**Work instruction**
Recast every row below as a numbered list of its lines, omitting blank lines.

**Raw data**
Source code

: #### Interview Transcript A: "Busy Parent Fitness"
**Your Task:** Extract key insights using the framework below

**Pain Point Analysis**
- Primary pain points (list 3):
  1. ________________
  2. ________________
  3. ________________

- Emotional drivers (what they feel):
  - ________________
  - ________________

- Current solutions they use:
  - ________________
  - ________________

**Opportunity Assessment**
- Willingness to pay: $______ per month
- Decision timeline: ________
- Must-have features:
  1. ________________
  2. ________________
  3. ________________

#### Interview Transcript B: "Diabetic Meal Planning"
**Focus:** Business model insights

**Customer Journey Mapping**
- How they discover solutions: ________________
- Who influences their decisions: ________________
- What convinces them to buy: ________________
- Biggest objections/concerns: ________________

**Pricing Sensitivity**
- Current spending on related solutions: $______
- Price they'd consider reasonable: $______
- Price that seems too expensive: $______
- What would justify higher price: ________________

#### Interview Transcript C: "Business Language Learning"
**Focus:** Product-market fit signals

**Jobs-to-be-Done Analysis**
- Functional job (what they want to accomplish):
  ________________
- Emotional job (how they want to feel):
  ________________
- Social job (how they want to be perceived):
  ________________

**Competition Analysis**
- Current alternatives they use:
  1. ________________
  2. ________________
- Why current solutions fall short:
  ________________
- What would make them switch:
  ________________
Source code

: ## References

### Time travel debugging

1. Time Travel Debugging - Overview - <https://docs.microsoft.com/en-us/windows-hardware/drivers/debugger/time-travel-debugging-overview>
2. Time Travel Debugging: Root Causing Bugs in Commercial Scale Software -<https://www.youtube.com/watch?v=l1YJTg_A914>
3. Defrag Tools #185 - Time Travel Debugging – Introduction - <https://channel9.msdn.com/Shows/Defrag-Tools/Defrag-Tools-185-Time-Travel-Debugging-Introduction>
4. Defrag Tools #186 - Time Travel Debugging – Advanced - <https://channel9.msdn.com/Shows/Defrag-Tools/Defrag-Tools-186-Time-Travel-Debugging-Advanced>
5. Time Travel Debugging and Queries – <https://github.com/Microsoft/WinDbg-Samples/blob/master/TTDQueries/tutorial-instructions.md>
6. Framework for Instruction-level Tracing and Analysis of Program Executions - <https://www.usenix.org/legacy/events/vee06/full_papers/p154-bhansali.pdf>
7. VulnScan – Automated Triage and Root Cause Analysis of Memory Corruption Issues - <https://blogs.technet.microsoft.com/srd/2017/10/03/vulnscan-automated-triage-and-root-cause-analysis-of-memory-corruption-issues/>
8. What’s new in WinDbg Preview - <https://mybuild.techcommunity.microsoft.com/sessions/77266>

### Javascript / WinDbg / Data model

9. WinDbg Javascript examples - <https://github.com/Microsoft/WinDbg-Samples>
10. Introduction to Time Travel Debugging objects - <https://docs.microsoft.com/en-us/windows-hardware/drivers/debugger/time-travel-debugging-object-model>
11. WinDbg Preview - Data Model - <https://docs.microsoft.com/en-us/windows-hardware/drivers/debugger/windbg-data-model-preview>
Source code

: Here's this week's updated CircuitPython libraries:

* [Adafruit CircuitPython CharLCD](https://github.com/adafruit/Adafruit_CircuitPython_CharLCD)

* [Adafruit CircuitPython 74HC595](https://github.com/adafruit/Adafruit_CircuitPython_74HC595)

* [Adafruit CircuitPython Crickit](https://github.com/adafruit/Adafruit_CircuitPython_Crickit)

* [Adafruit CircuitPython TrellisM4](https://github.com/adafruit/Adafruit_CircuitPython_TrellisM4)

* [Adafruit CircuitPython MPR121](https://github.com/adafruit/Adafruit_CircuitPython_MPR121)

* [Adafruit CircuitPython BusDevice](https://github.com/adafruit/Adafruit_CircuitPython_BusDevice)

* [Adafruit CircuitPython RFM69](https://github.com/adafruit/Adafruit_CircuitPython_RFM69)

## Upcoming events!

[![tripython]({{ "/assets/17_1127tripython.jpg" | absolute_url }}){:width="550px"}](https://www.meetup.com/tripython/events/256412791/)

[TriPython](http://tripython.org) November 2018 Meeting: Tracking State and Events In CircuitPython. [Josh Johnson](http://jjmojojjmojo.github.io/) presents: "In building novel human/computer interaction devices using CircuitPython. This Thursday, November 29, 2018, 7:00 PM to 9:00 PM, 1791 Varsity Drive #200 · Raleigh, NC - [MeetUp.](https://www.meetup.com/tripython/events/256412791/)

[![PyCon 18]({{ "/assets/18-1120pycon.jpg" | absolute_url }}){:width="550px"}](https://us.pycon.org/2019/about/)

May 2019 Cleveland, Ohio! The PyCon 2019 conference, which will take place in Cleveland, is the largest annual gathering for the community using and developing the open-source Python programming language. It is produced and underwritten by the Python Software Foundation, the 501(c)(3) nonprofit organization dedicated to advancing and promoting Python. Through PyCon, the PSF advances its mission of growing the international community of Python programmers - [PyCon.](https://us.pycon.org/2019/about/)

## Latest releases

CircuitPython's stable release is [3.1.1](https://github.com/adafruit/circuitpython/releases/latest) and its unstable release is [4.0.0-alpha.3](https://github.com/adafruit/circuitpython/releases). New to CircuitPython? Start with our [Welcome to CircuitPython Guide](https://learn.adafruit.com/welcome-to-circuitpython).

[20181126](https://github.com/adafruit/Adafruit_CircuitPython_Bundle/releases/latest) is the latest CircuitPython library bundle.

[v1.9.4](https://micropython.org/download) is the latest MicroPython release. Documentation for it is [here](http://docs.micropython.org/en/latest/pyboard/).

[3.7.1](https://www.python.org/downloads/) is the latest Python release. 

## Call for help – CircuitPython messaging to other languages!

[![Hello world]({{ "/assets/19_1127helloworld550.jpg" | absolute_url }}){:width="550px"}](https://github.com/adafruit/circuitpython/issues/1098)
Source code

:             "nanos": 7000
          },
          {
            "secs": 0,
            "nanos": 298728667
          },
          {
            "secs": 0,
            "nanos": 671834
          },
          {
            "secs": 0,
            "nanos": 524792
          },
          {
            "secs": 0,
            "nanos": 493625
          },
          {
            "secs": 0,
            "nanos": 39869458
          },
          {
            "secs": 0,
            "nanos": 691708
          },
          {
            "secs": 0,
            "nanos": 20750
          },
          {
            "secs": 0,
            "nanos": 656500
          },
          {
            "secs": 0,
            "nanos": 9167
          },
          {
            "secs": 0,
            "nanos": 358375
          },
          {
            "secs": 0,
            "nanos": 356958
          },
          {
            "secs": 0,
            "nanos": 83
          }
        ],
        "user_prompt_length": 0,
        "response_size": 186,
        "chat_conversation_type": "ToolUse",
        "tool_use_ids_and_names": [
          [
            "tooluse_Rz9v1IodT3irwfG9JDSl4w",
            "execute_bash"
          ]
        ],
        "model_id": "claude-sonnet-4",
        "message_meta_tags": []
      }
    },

**Your solution**
1. Source code
2. : #### Interview Transcript A: "Busy Parent Fitness"
3. **Your Task:** Extract key insights using the framework below
4. **Pain Point Analysis**
5. - Primary pain points (list 3):
6.   1. ________________
7.   2. ________________
8.   3. ________________
9. - Emotional drivers (what they feel):
10.   - ________________
11.   - ________________
12. - Current solutions they use:
13.   - ________________
14.   - ________________
15. **Opportunity Assessment**
16. - Willingness to pay: $______ per month
17. - Decision timeline: ________
18. - Must-have features:
19.   1. ________________
20.   2. ________________
21.   3. ________________
22. #### Interview Transcript B: "Diabetic Meal Planning"
23. **Focus:** Business model insights
24. **Customer Journey Mapping**
25. - How they discover solutions: ________________
26. - Who influences their decisions: ________________
27. - What convinces them to buy: ________________
28. - Biggest objections/concerns: ________________
29. **Pricing Sensitivity**
30. - Current spending on related solutions: $______
31. - Price they'd consider reasonable: $______
32. - Price that seems too expensive: $______
33. - What would justify higher price: ________________
34. #### Interview Transcript C: "Business Language Learning"
35. **Focus:** Product-market fit signals
36. **Jobs-to-be-Done Analysis**
37. - Functional job (what they want to accomplish):
38.   ________________
39. - Emotional job (how they want to feel):
40.   ________________
41. - Social job (how they want to be perceived):
42.   ________________
43. **Competition Analysis**
44. - Current alternatives they use:
45.   1. ________________
46.   2. ________________
47. - Why current solutions fall short:
48.   ________________
49. - What would make them switch:
50.   ________________
51. Source code
52. : ## References
53. ### Time travel debugging
54. 1. Time Travel Debugging - Overview - <https://docs.microsoft.com/en-us/windows-hardware/drivers/debugger/time-travel-debugging-overview>
55. 2. Time Travel Debugging: Root Causing Bugs in Commercial Scale Software -<https://www.youtube.com/watch?v=l1YJTg_A914>
56. 3. Defrag Tools #185 - Time Travel Debugging – Introduction - <https://channel9.msdn.com/Shows/Defrag-Tools/Defrag-Tools-185-Time-Travel-Debugging-Introduction>
57. 4. Defrag Tools #186 - Time Travel Debugging – Advanced - <https://channel9.msdn.com/Shows/Defrag-Tools/Defrag-Tools-186-Time-Travel-Debugging-Advanced>
58. 5. Time Travel Debugging and Queries – <https://github.com/Microsoft/WinDbg-Samples/blob/master/TTDQueries/tutorial-instructions.md>
59. 6. Framework for Instruction-level Tracing and Analysis of Program Executions - <https://www.usenix.org/legacy/events/vee06/full_papers/p154-bhansali.pdf>
60. 7. VulnScan – Automated Triage and Root Cause Analysis of Memory Corruption Issues - <https://blogs.technet.microsoft.com/srd/2017/10/03/vulnscan-automated-triage-and-root-cause-analysis-of-memory-corruption-issues/>
61. 8. What’s new in WinDbg Preview - <https://mybuild.techcommunity.microsoft.com/sessions/77266>
62. ### Javascript / WinDbg / Data model
63. 9. WinDbg Javascript examples - <https://github.com/Microsoft/WinDbg-Samples>
64. 10. Introduction to Time Travel Debugging objects - <https://docs.microsoft.com/en-us/windows-hardware/drivers/debugger/time-travel-debugging-object-model>
65. 11. WinDbg Preview - Data Model - <https://docs.microsoft.com/en-us/windows-hardware/drivers/debugger/windbg-data-model-preview>
66. Source code
67. : Here's this week's updated CircuitPython libraries:
68. * [Adafruit CircuitPython CharLCD](https://github.com/adafruit/Adafruit_CircuitPython_CharLCD)
69. * [Adafruit CircuitPython 74HC595](https://github.com/adafruit/Adafruit_CircuitPython_74HC595)
70. * [Adafruit CircuitPython Crickit](https://github.com/adafruit/Adafruit_CircuitPython_Crickit)
71. * [Adafruit CircuitPython TrellisM4](https://github.com/adafruit/Adafruit_CircuitPython_TrellisM4)
72. * [Adafruit CircuitPython MPR121](https://github.com/adafruit/Adafruit_CircuitPython_MPR121)
73. * [Adafruit CircuitPython BusDevice](https://github.com/adafruit/Adafruit_CircuitPython_BusDevice)
74. * [Adafruit CircuitPython RFM69](https://github.com/adafruit/Adafruit_CircuitPython_RFM69)
75. ## Upcoming events!
76. [![tripython]({{ "/assets/17_1127tripython.jpg" | absolute_url }}){:width="550px"}](https://www.meetup.com/tripython/events/256412791/)
77. [TriPython](http://tripython.org) November 2018 Meeting: Tracking State and Events In CircuitPython. [Josh Johnson](http://jjmojojjmojo.github.io/) presents: "In building novel human/computer interaction devices using CircuitPython. This Thursday, November 29, 2018, 7:00 PM to 9:00 PM, 1791 Varsity Drive #200 · Raleigh, NC - [MeetUp.](https://www.meetup.com/tripython/events/256412791/)
78. [![PyCon 18]({{ "/assets/18-1120pycon.jpg" | absolute_url }}){:width="550px"}](https://us.pycon.org/2019/about/)
79. May 2019 Cleveland, Ohio! The PyCon 2019 conference, which will take place in Cleveland, is the largest annual gathering for the community using and developing the open-source Python programming language. It is produced and underwritten by the Python Software Foundation, the 501(c)(3) nonprofit organization dedicated to advancing and promoting Python. Through PyCon, the PSF advances its mission of growing the international community of Python programmers - [PyCon.](https://us.pycon.org/2019/about/)
80. ## Latest releases
81. CircuitPython's stable release is [3.1.1](https://github.com/adafruit/circuitpython/releases/latest) and its unstable release is [4.0.0-alpha.3](https://github.com/adafruit/circuitpython/releases). New to CircuitPython? Start with our [Welcome to CircuitPython Guide](https://learn.adafruit.com/welcome-to-circuitpython).
82. [20181126](https://github.com/adafruit/Adafruit_CircuitPython_Bundle/releases/latest) is the latest CircuitPython library bundle.
83. [v1.9.4](https://micropython.org/download) is the latest MicroPython release. Documentation for it is [here](http://docs.micropython.org/en/latest/pyboard/).
84. [3.7.1](https://www.python.org/downloads/) is the latest Python release. 
85. ## Call for help – CircuitPython messaging to other languages!
86. [![Hello world]({{ "/assets/19_1127helloworld550.jpg" | absolute_url }}){:width="550px"}](https://github.com/adafruit/circuitpython/issues/1098)
87. Source code
88. :             "nanos": 7000
89.           },
90.           {
91.             "secs": 0,
92.             "nanos": 298728667
93.           },
94.           {
95.             "secs": 0,
96.             "nanos": 671834
97.           },
98.           {
99.             "secs": 0,
100.             "nanos": 524792
101.           },
102.           {
103.             "secs": 0,
104.             "nanos": 493625
105.           },
106.           {
107.             "secs": 0,
108.             "nanos": 39869458
109.           },
110.           {
111.             "secs": 0,
112.             "nanos": 691708
113.           },
114.           {
115.             "secs": 0,
116.             "nanos": 20750
117.           },
118.           {
119.             "secs": 0,
120.             "nanos": 656500
121.           },
122.           {
123.             "secs": 0,
124.             "nanos": 9167
125.           },
126.           {
127.             "secs": 0,
128.             "nanos": 358375
129.           },
130.           {
131.             "secs": 0,
132.             "nanos": 356958
133.           },
134.           {
135.             "secs": 0,
136.             "nanos": 83
137.           }
138.         ],
139.         "user_prompt_length": 0,
140.         "response_size": 186,
141.         "chat_conversation_type": "ToolUse",
142.         "tool_use_ids_and_names": [
143.           [
144.             "tooluse_Rz9v1IodT3irwfG9JDSl4w",
145.             "execute_bash"
146.           ]
147.         ],
148.         "model_id": "claude-sonnet-4",
149.         "message_meta_tags": []
150.       }
151.     },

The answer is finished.